Калерия. Ну, я буду читать. Мои стихи постигнет та же участь, как и твои слова, Варя. Все поглощается бездонной трясиной нашей жизни...
Осени дыханием гонимы,
Медленно с холодной высоты
Падают красивые снежинки,
Маленькие, мертвые цветы...
Кружатся снежинки над землею,
Грязной, утомленной и больной,
Нежно покрывая грязь земную
Ласковой и чистой пеленой...
Черные, задумчивые птицы...
Мертвые деревья и кусты...
Белые, безмолвные снежинки
Падают с холодной высоты...
(Пауза. Все смотрят на Калерию, как будто ждут еще чего-то.)
Шалимов. Мило!
Рюмин (задумчиво).
Падают красивые снежинки,
Мертвые, холодные цветы...
Влас (возбужденно). Я тоже сочинитель стихов, я тоже хочу прочитать стихи!
Двоеточие (хохочет). А ну-ка!
Шалимов. Интересное состязание!
Варвара Михайловна. Влас, нужно ли это?
Замыслов. Если это весело – это необходимо!
Марья Львовна. Голубчик! Напомню вам – будьте самим собой!
(Все смотрят на возбужденное лицо Власа. Становится очень тихо.)
Влас. Господа! Я хочу показать вам, как это легко и просто – насорить стихами в голове ближнего своего... Внимание! (Читает ясно и сильно, с вызовом.)
Маленькие, нудные людишки
Ходят по земле моей отчизны,
Ходят и – уныло ищут места,
Где бы можно спрятаться от жизни.
Всё хотят дешевенького счастья,
Сытости, удобств и тишины,
Ходят и – всё жалуются, стонут,
Серенькие трусы и лгуны.
Маленькие, краденые мысли...
Модные, красивые словечки...
Ползают тихонько с краю жизни
Тусклые, как тени, человечки.
(Кончив, он стоит неподвижно и смотрит поочередно на Шалимова, Рюмина, Суслова. Пауза. Всем неловко. Калерия пожимает плечами. Шалимов медленно закуривает папироску. Суслов очень возбужден. Марья Львовна и Варвара Михайловна подходят к Власу, видимо, боясь чего-то.)
Дудаков (тихо, но внятно). Эт-то ужасно метко. Знаете... это ужасно верно!
Юлия Филипповна. Браво! Это мне нравится!
Двоеточие. Ну, разнес!.. Ах ты... душа моя красная!

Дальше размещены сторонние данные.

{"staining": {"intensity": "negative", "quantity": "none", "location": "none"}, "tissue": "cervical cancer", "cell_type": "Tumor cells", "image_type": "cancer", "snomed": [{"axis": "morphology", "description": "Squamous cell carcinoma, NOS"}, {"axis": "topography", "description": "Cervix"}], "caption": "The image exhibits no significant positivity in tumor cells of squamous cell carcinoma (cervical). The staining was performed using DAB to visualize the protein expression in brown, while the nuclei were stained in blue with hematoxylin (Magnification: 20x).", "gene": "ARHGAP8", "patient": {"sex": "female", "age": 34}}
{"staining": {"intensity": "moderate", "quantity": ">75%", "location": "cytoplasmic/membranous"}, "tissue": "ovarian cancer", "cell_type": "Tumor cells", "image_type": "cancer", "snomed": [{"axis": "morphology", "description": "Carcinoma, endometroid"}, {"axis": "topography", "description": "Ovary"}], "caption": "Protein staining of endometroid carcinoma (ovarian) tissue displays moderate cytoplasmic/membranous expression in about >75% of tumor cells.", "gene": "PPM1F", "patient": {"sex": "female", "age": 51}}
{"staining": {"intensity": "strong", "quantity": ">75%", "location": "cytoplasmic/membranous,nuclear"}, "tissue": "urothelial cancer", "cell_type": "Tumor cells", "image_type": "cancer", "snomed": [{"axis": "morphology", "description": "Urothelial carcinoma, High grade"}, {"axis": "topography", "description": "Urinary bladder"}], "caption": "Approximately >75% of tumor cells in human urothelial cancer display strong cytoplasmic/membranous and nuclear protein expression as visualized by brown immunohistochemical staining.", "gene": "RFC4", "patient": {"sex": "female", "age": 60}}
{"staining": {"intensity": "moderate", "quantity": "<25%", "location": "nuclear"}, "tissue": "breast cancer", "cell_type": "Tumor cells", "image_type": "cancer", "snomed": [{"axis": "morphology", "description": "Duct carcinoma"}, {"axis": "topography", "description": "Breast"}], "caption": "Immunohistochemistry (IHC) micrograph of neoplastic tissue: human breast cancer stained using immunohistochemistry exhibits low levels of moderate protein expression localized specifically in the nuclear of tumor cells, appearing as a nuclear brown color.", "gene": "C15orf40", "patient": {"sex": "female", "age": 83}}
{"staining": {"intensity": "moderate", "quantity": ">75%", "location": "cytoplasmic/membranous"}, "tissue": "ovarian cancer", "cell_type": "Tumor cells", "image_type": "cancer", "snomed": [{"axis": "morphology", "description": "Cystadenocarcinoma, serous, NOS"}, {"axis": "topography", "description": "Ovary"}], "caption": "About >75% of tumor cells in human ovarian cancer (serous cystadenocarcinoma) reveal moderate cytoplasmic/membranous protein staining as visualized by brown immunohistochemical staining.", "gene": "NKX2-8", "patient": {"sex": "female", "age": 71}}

Калерия. Грубо... Зло... Зачем?
Замыслов. Не весело... Нет!
Шалимов. Тебе нравится, Сергей?
Басов. Мне? То есть, видишь ли, конечно, рифма слабая... Но – как шутка...
Замыслов. Для шутки это серьезно.
Юлия Филипповна (Шалимову). Ах, как вы ловко притворяетесь!
Суслов (желчно). Позвольте теперь мне, тусклому человечку, ответить на это... на этот... извините не знаю – как назвать этот род творчества. Вы, Влас Михайлович... я вам не буду отвечать... Я обращусь прямо к источнику вашего вдохновения... к вам, Марья Львовна!
Влас. Что такое? Вы! Смотрите!
Марья Львовна (гордо). Ко мне? Это странно... но я слушаю.
Суслов. Ничуть не странно, ибо мне известно, что именно вы – муза этого поэта.
Влас. Без пошлостей!
Юлия Филипповна (мягко). Без пошлостей он не может.
Суслов. Я просил бы не мешать мне... Когда я кончу, я отвечу, как вам будет угодно, за все, что скажу... Вы, Марья Львовна, так называемый идейный человек... Вы где-то там делаете что-то таинственное... может быть, великое, историческое, это уж не мое дело!.. Очевидно, вы думаете, что эта ваша деятельность дает вам право относиться к людям сверху вниз.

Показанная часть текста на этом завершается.